- Genre: Family drama Romance
- Directed by: Ganesh Rasane
- Starring: See below
- Country of origin: India
- Original language: Marathi
- No. of episodes: 440

Production
- Producer: Aarav Jindal
- Cinematography: Ashok Pawar
- Editor: Lalsahab Yadav
- Running time: 22 minutes
- Production company: Yuforiya Productions

Original release
- Network: Colors Marathi
- Release: 24 November 2017 – 30 March 2019

= Radha Prem Rangi Rangli =

Radha Prem Rangi Rangli is Indian Marathi-language television series which aired on Colors Marathi. It premiered from 27 November 2017 and ended on 30 March 2019 completing 440 episodes.

== Plot ==
It is a story focusing on Radha and Prem, who have 2 different school of thoughts. However, they both love their siblings too much and will go to any extent for their smile. The story said how these two opposite personalities will finally find love for each other.

== Cast ==
===Main===
- Sachit Patil as Prem Deshmukh – Madhuri's son; Vishwanath's step-son; Anvita's half-brother; Deepika's step-cousin and ex-fiancé; Radha's husband.
- Veena Jagtap as Radha Nimbalkar Deshmukh – Madhavrao and Nalini's daughter; Aditya's sister; Prem's wife.

===Recurring===
- Kavita Lad as Madhuri Paranjape – Vishwanath's wife; Prem and Anvita's mother.
- Shailesh Datar as Madhavrao Nimbalkar – Mrs. Nimbalkar's son; Nalini's husband; Aditya and Radha's father.
- Aparna Aparajit as Nalini Nimbalkar – Madhavrao's wife; Aditya and Radha's mother.
- Vidya Karanjikar as Mrs.
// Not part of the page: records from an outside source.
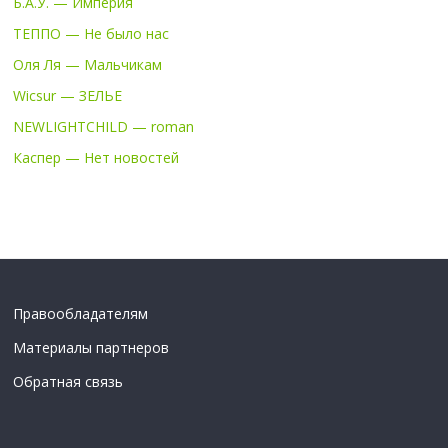
Б.А.У. — Империя
ТЕППО — Не было нас
Оля Ля — Мальчикам
Wicsur — ЗЕЛЬЕ
NEWLIGHTCHILD — roman
Каспер — Нет новостей
Правообладателям
Материалы партнеров
Обратная связь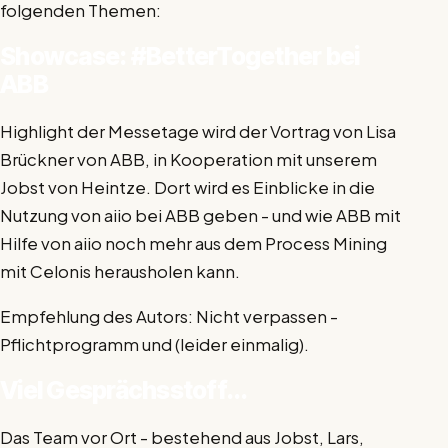
folgenden Themen:
Showcase: #BetterTogether bei
ABB
Highlight der Messetage wird der Vortrag von Lisa
Brückner von ABB, in Kooperation mit unserem
Jobst von Heintze. Dort wird es Einblicke in die
Nutzung von aiio bei ABB geben - und wie ABB mit
Hilfe von aiio noch mehr aus dem Process Mining
mit Celonis herausholen kann.
Empfehlung des Autors: Nicht verpassen -
Pflichtprogramm und (leider einmalig).
Viel Gesprächsstoff...
Das Team vor Ort - bestehend aus Jobst, Lars,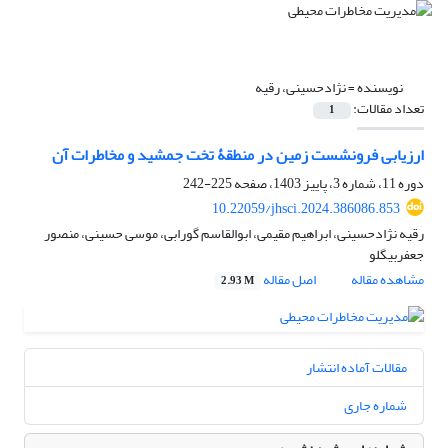
نویسنده =
نژادحسینی، رقیه
تعداد مقالات:
1
ارزیابی فرونشست زمین در منطقۀ تخت جمشید و مخاطرات آن
دوره 11، شماره 3، پاییز 1403، صفحه
225-242
10.22059/jhsci.2024.386086.853
رقیه نژادحسینی، ابراهیم مقیمی، ابوالقاسم گورابی، موسی حسینی، منصور
جعفربیگلو
مشاهده مقاله
اصل مقاله
2.93 M
مقالات آماده انتشار
شماره جاری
Nimbalkar – Madhavrao's mother; Aditya and Radha's grandmother.
- Niranjan Namjoshi as Aditya Nimbalkar – Madhavrao and Nalini's son; Radha's brother; Anvita's husband.
- Akshaya Gurav as Anvita Paranjape Nimbalkar – Madhuri and Vishwanath's daughter; Prem's half-sister; Deepika's cousin; Aditya's wife.
- Gautam Joglekar as Vishwanath Paranjape – Shakuntala's brother; Madhuri's husband; Anvita's father; Prem's step-father.
- Rugvedi Pradhan as Shravni – Radha and Aditya's aunt.
- Sarika Navathe as Shakuntala Paranjape – Vishwanath's sister; Deepika's mother.
- Archana Nipankar as Deepika Paranjape – Shakuntala's daughter; Anvita's cousin; Prem's step-cousin and ex-fiancée.